= Lauma Skride =

Latvian pianist

Lauma Skride (born 20 March 1982 in Riga) is a Latvian pianist.

== Life ==
Lauma's father, Arnolds Skride, conducts a musical ensemble after ten years as a violinist at the Dailes Theatre. He is the adopted son of the painter Ārijs Skride. Lauma's mother is the pianist Liga Skride. Lauma is the youngest of three sisters, all three of whom have devoted themselves to music. She began studying the piano at the age of 5 and then entered the Jāzeps Vītols Latvian Academy of Music. She also studied at the Hamburg Conservatory with Professor Volker Banfield.

In June 1998, Skride took part in the 9th edition of the Eurovision Young Musicians in Vienna.

She became known to a wider audience through performances as a duo with her sister Baiba, with whom she also released an album in March 2007 with works by Franz Schubert, Ludwig van Beethoven and Maurice Ravel. Her solo debut album with recordings of Fanny Hensel was already released in January 2007. Since then, she has increasingly established herself as a soloist. In 2009, for example, she made her debut with the hr-Sinfonieorchester and has appeared as a guest with orchestras such as the Hamburger Symphoniker and the Staatsphilharmonie Nürnberg.
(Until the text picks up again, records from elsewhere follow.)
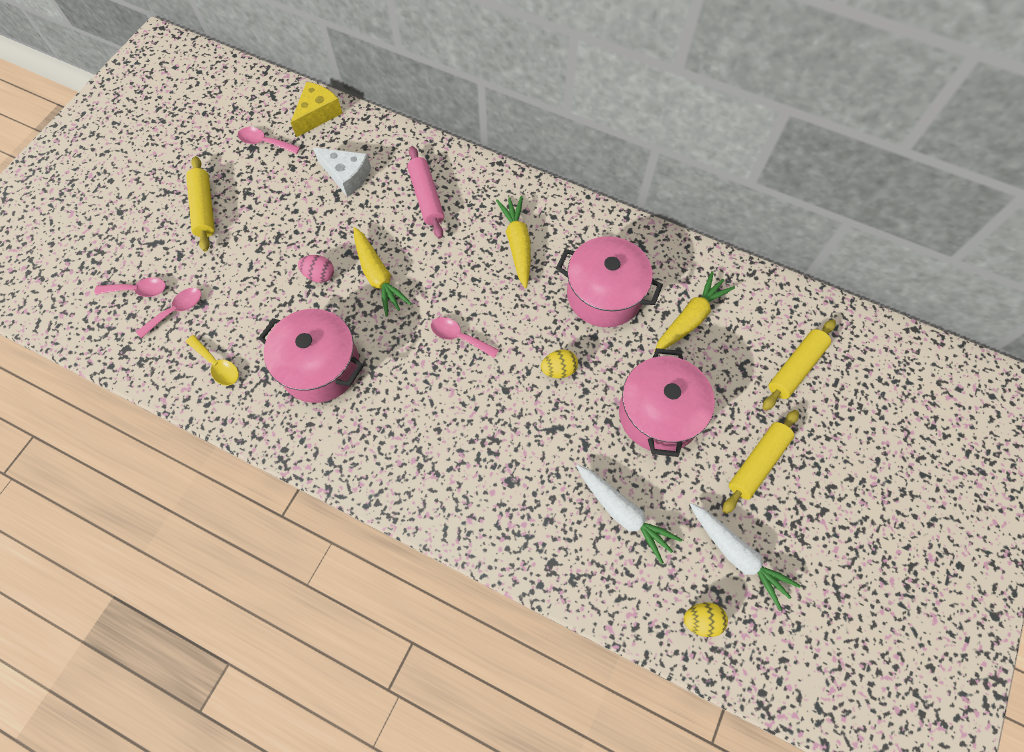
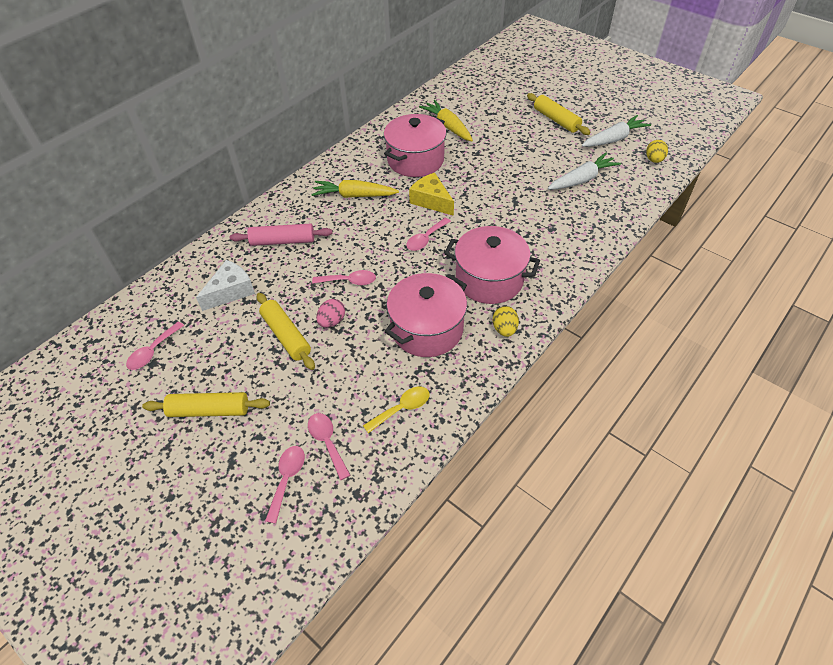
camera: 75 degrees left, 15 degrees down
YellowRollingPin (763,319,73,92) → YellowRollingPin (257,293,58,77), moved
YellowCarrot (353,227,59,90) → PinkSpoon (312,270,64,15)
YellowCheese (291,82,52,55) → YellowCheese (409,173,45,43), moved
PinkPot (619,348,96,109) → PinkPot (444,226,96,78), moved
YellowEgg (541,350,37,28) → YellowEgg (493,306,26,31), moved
Skride performs on stages all over the world and her duo concerts with her sister Baiba Skride (violinist) helped her to make herself known. She founded with her and the violist Lise Berthaud and the cellist Harriet Krijgh the Skride Piano Quartet.

== Recording ==
- 2007 Lauma Skride : Mendelssohn-Hensel - The Year
- 2007 Baiba & Lauma Skride : The Duo Sessions - Beethoven, Schubert, Ravel.
- 2022 Lauma Skride & Brandenburger Symphoniker - Beethoven, Pianoconcerto no.4, variationen WoO 80.